The Chan School discussion occurred in the wake of several acts of violence against Asian Americans, including the mid-March shootings in Atlanta-area spas in which six Asian American women were among eight killed; a March 29 attack on a 65-year-old Asian woman in New York City during which nearby doormen closed the doors to their building’s lobby, a move that cost them their jobs; and another March attack in which a 75-year-old Asian woman fought off a 39-year-old attacker despite being punched in the face.

“Think about that: Asian Americans are more concerned about other Americans’ hate than they are of a pandemic that’s killed half a million people.”

Russell Jeung

Choi praised the current administration for making it clear that xenophobia is incompatible with American values and hailed the U.S. Senate’s recent passage of legislation aimed at fighting discrimination against Asian Americans. She said the 94-1 vote was a “remarkable statement” of overwhelming Senate support during a hyper-partisan time. The next step, she said, will be how the legislation fares in the U.S. House.

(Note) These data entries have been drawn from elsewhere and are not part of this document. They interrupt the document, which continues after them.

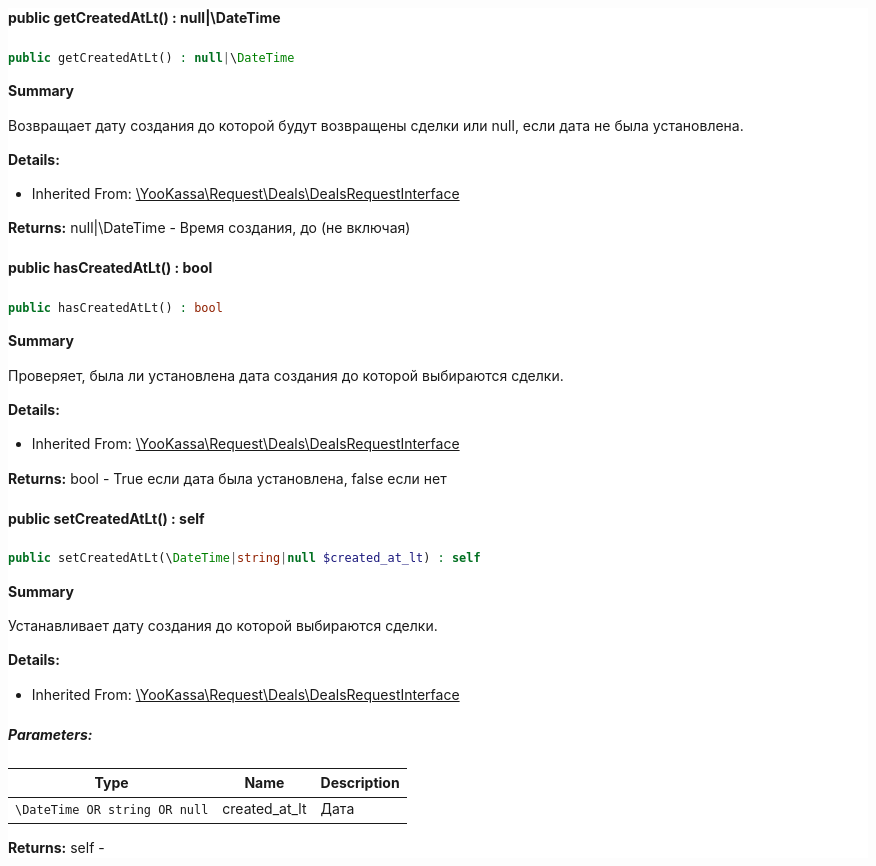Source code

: 
<a name="method_getCreatedAtLt" class="anchor"></a>
#### public getCreatedAtLt() : null|\DateTime

```php
public getCreatedAtLt() : null|\DateTime
```

**Summary**

Возвращает дату создания до которой будут возвращены сделки или null, если дата не была установлена.

**Details:**
* Inherited From: [\YooKassa\Request\Deals\DealsRequestInterface](../classes/YooKassa-Request-Deals-DealsRequestInterface.md)

**Returns:** null|\DateTime - Время создания, до (не включая)


<a name="method_hasCreatedAtLt" class="anchor"></a>
#### public hasCreatedAtLt() : bool

```php
public hasCreatedAtLt() : bool
```

**Summary**

Проверяет, была ли установлена дата создания до которой выбираются сделки.

**Details:**
* Inherited From: [\YooKassa\Request\Deals\DealsRequestInterface](../classes/YooKassa-Request-Deals-DealsRequestInterface.md)

**Returns:** bool - True если дата была установлена, false если нет


<a name="method_setCreatedAtLt" class="anchor"></a>
#### public setCreatedAtLt() : self

```php
public setCreatedAtLt(\DateTime|string|null $created_at_lt) : self
```

**Summary**

Устанавливает дату создания до которой выбираются сделки.

**Details:**
* Inherited From: [\YooKassa\Request\Deals\DealsRequestInterface](../classes/YooKassa-Request-Deals-DealsRequestInterface.md)

##### Parameters:
| Type | Name | Description |
| ---- | ---- | ----------- |
| <code lang="php">\DateTime OR string OR null</code> | created_at_lt  | Дата |

**Returns:** self - 
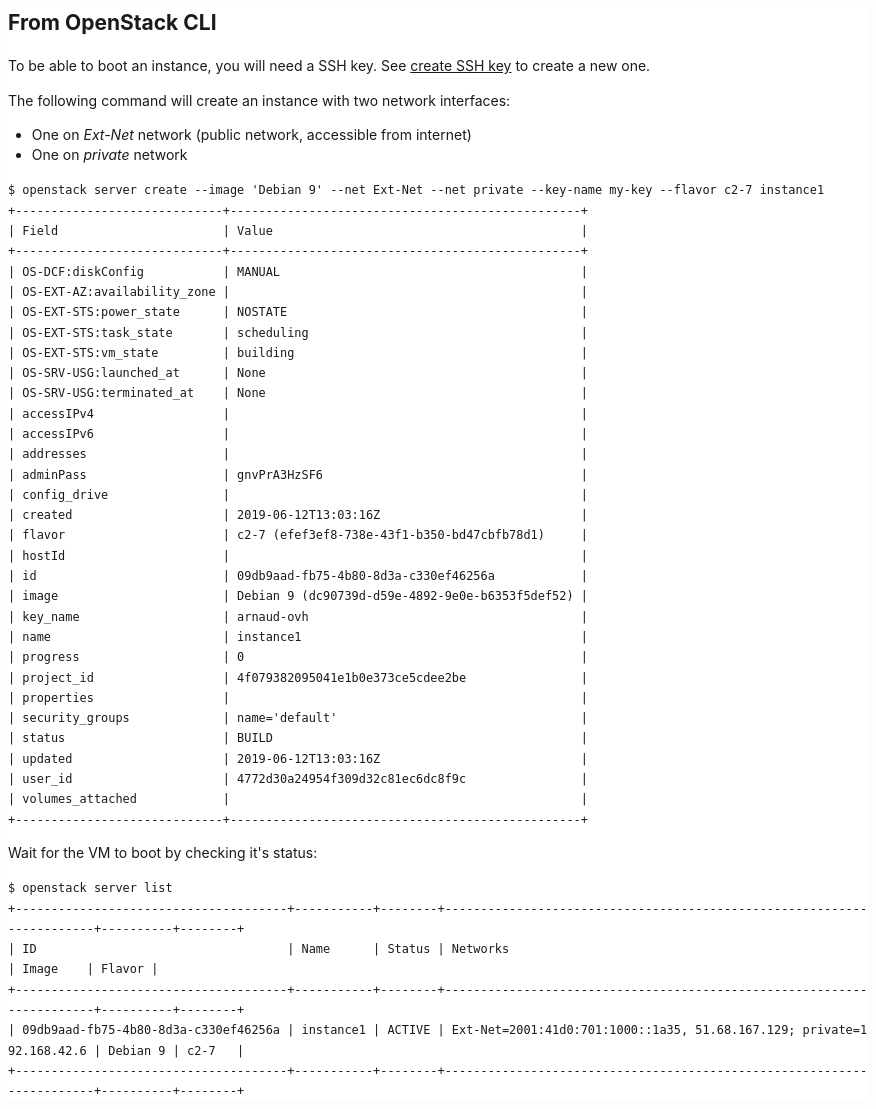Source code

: ## From OpenStack CLI

To be able to boot an instance, you will need a SSH key. See [create SSH key](../public-cloud/create-ssh-keys/) to create a new one.

The following command will create an instance with two network interfaces:
- One on _Ext-Net_ network (public network, accessible from internet)
- One on _private_ network

```
$ openstack server create --image 'Debian 9' --net Ext-Net --net private --key-name my-key --flavor c2-7 instance1
+-----------------------------+-------------------------------------------------+
| Field                       | Value                                           |
+-----------------------------+-------------------------------------------------+
| OS-DCF:diskConfig           | MANUAL                                          |
| OS-EXT-AZ:availability_zone |                                                 |
| OS-EXT-STS:power_state      | NOSTATE                                         |
| OS-EXT-STS:task_state       | scheduling                                      |
| OS-EXT-STS:vm_state         | building                                        |
| OS-SRV-USG:launched_at      | None                                            |
| OS-SRV-USG:terminated_at    | None                                            |
| accessIPv4                  |                                                 |
| accessIPv6                  |                                                 |
| addresses                   |                                                 |
| adminPass                   | gnvPrA3HzSF6                                    |
| config_drive                |                                                 |
| created                     | 2019-06-12T13:03:16Z                            |
| flavor                      | c2-7 (efef3ef8-738e-43f1-b350-bd47cbfb78d1)     |
| hostId                      |                                                 |
| id                          | 09db9aad-fb75-4b80-8d3a-c330ef46256a            |
| image                       | Debian 9 (dc90739d-d59e-4892-9e0e-b6353f5def52) |
| key_name                    | arnaud-ovh                                      |
| name                        | instance1                                       |
| progress                    | 0                                               |
| project_id                  | 4f079382095041e1b0e373ce5cdee2be                |
| properties                  |                                                 |
| security_groups             | name='default'                                  |
| status                      | BUILD                                           |
| updated                     | 2019-06-12T13:03:16Z                            |
| user_id                     | 4772d30a24954f309d32c81ec6dc8f9c                |
| volumes_attached            |                                                 |
+-----------------------------+-------------------------------------------------+

```

Wait for the VM to boot by checking it's status:

```
$ openstack server list
+--------------------------------------+-----------+--------+-----------------------------------------------------------------------+----------+--------+
| ID                                   | Name      | Status | Networks                                                              | Image    | Flavor |
+--------------------------------------+-----------+--------+-----------------------------------------------------------------------+----------+--------+
| 09db9aad-fb75-4b80-8d3a-c330ef46256a | instance1 | ACTIVE | Ext-Net=2001:41d0:701:1000::1a35, 51.68.167.129; private=192.168.42.6 | Debian 9 | c2-7   |
+--------------------------------------+-----------+--------+-----------------------------------------------------------------------+----------+--------+
```
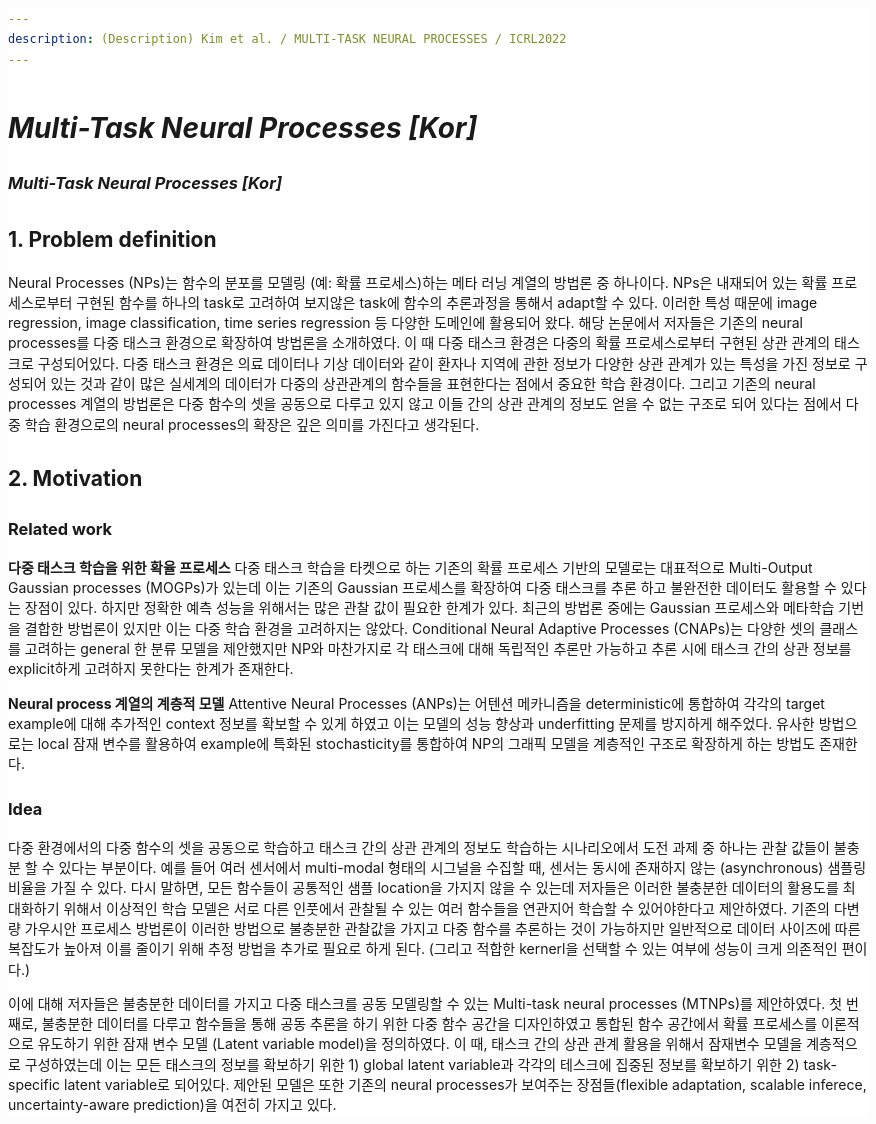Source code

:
 ```yaml
---
description: (Description) Kim et al. / MULTI-TASK NEURAL PROCESSES / ICRL2022
---
```


# _Multi-Task Neural Processes [Kor]_

### _Multi-Task Neural Processes [Kor]_

##  1. Problem definition

Neural Processes (NPs)는 함수의 분포를 모델링 (예: 확률 프로세스)하는 메타 러닝 계열의 방법론 중 하나이다. NPs은 내재되어 있는 확률 프로세스로부터 구현된 함수를 하나의 task로 고려하여 보지않은 task에 함수의 추론과정을 통해서 adapt할 수 있다. 이러한 특성 때문에 image regression, image classification, time series regression 등 다양한 도메인에 활용되어 왔다. 해당 논문에서 저자들은 기존의 neural processes를 다중 태스크 환경으로 확장하여 방법론을 소개하였다. 이 때 다중 태스크 환경은 다중의 확률 프로세스로부터 구현된 상관 관계의 태스크로 구성되어있다. 다중 태스크 환경은 의료 데이터나 기상 데이터와 같이 환자나 지역에 관한 정보가 다양한 상관 관계가 있는 특성을 가진 정보로 구성되어 있는 것과 같이 많은 실세계의 데이터가 다중의 상관관계의 함수들을 표현한다는 점에서 중요한 학습 환경이다. 그리고 기존의 neural processes 계열의 방법론은 다중 함수의 셋을 공동으로 다루고 있지 않고 이들 간의 상관 관계의 정보도 얻을 수 없는 구조로 되어 있다는 점에서  다중 학습 환경으로의 neural processes의 확장은 깊은 의미를 가진다고 생각된다.



## 2. Motivation

### Related work

**다중 태스크 학습을 위한 확율 프로세스** 다중 태스크 학습을 타켓으로 하는 기존의 확률 프로세스 기반의 모델로는 대표적으로 Multi-Output Gaussian processes (MOGPs)가 있는데 이는 기존의 Gaussian 프로세스를 확장하여 다중 태스크를 추론 하고 불완전한 데이터도 활용할 수 있다는 장점이 있다. 하지만 정확한 예측 성능을 위해서는 많은 관찰 값이 필요한 한계가 있다. 최근의 방법론 중에는 Gaussian 프로세스와 메타학습 기번을 결합한 방법론이 있지만 이는 다중 학습 환경을 고려하지는 않았다. Conditional Neural Adaptive Processes (CNAPs)는 다양한 셋의 클래스를 고려하는 general 한 분류 모델을 제안했지만 NP와 마찬가지로 각 태스크에 대해 독립적인 추론만 가능하고 추론 시에 태스크 간의 상관 정보를 explicit하게 고려하지 못한다는 한계가 존재한다.

**Neural process 계열의 계층적 모델** Attentive Neural Processes (ANPs)는 어텐션 메카니즘을 deterministic에 통합하여 각각의 target example에 대해 추가적인 context 정보를 확보할 수 있게 하였고 이는 모델의 성능 향상과 underfitting 문제를 방지하게 해주었다. 유사한 방법으로는 local 잠재 변수를 활용하여 example에 특화된 stochasticity를 통합하여 NP의 그래픽 모델을 계층적인 구조로 확장하게 하는 방법도 존재한다.

### Idea

다중 환경에서의 다중 함수의 셋을 공동으로 학습하고 태스크 간의 상관 관계의 정보도 학습하는 시나리오에서 도전 과제 중 하나는 관찰 값들이 불충분 할 수 있다는 부분이다. 예를 들어 여러 센서에서 multi-modal 형태의 시그널을 수집할 때, 센서는 동시에 존재하지 않는 (asynchronous) 샘플링 비율을 가질 수 있다. 다시 말하면, 모든 함수들이 공통적인 샘플 location을 가지지 않을 수 있는데 저자들은 이러한 불충분한 데이터의 활용도를 최대화하기 위해서 이상적인 학습 모델은 서로 다른 인풋에서 관찰될 수 있는 여러 함수들을 연관지어 학습할 수 있어야한다고 제안하였다. 기존의 다변량 가우시안 프로세스 방법론이 이러한 방법으로 불충분한 관찰값을 가지고 다중 함수를 추론하는 것이 가능하지만 일반적으로 데이터 사이즈에 따른 복잡도가 높아져 이를 줄이기 위해 추정 방법을 추가로 필요로 하게 된다. (그리고 적합한 kernerl을 선택할 수 있는 여부에 성능이 크게 의존적인 편이다.)

이에 대해 저자들은 불충분한 데이터를 가지고 다중 태스크를 공동 모델링할 수 있는  Multi-task neural processes (MTNPs)를 제안하였다. 첫 번째로, 불충분한 데이터를 다루고 함수들을 통해 공동 추론을 하기 위한 다중 함수 공간을 디자인하였고 통합된 함수 공간에서 확률 프로세스를 이론적으로 유도하기 위한 잠재 변수 모델 (Latent variable model)을 정의하였다. 이 때, 태스크 간의 상관 관계 활용을 위해서 잠재변수 모델을 계층적으로 구성하였는데 이는 모든 태스크의 정보를 확보하기 위한 1) global latent variable과 각각의 테스크에 집중된 정보를 확보하기 위한 2) task-specific latent variable로 되어있다. 제안된 모델은 또한 기존의 neural processes가 보여주는 장점들(flexible adaptation, scalable inferece, uncertainty-aware prediction)을 여전히 가지고 있다.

Panelists agreed that the solution lies not just in federal laws, but in a “whole government” approach that encompasses state and local government leaders and seeks partnership with community organizations. They called for coalition building with other minority groups, including Blacks, whose struggle against police violence has at times pushed even the pandemic out of the headlines; Muslim Americans, who have experienced higher levels of discrimination since 9/11; and other groups.

The problem of discrimination and racism isn’t just one of fairness, Koh said, it’s one of health as well. Prejudice and discrimination in the health care system threatens chances of health equity, but also discourages people from seeking care in the first place. The problem is particularly acute, he said, for recent immigrants and those who experience language barriers, but it also causes health ills of its own in stress-induced anxiety, depression, and other ills.

“In a time like this, acknowledging to patients of Asian American and Pacific Islander background the difficulty of discrimination compounding the challenges of a pandemic, can serve as a signal of respect and support,” Koh said, “and that’s what true patient-centered care is all about.”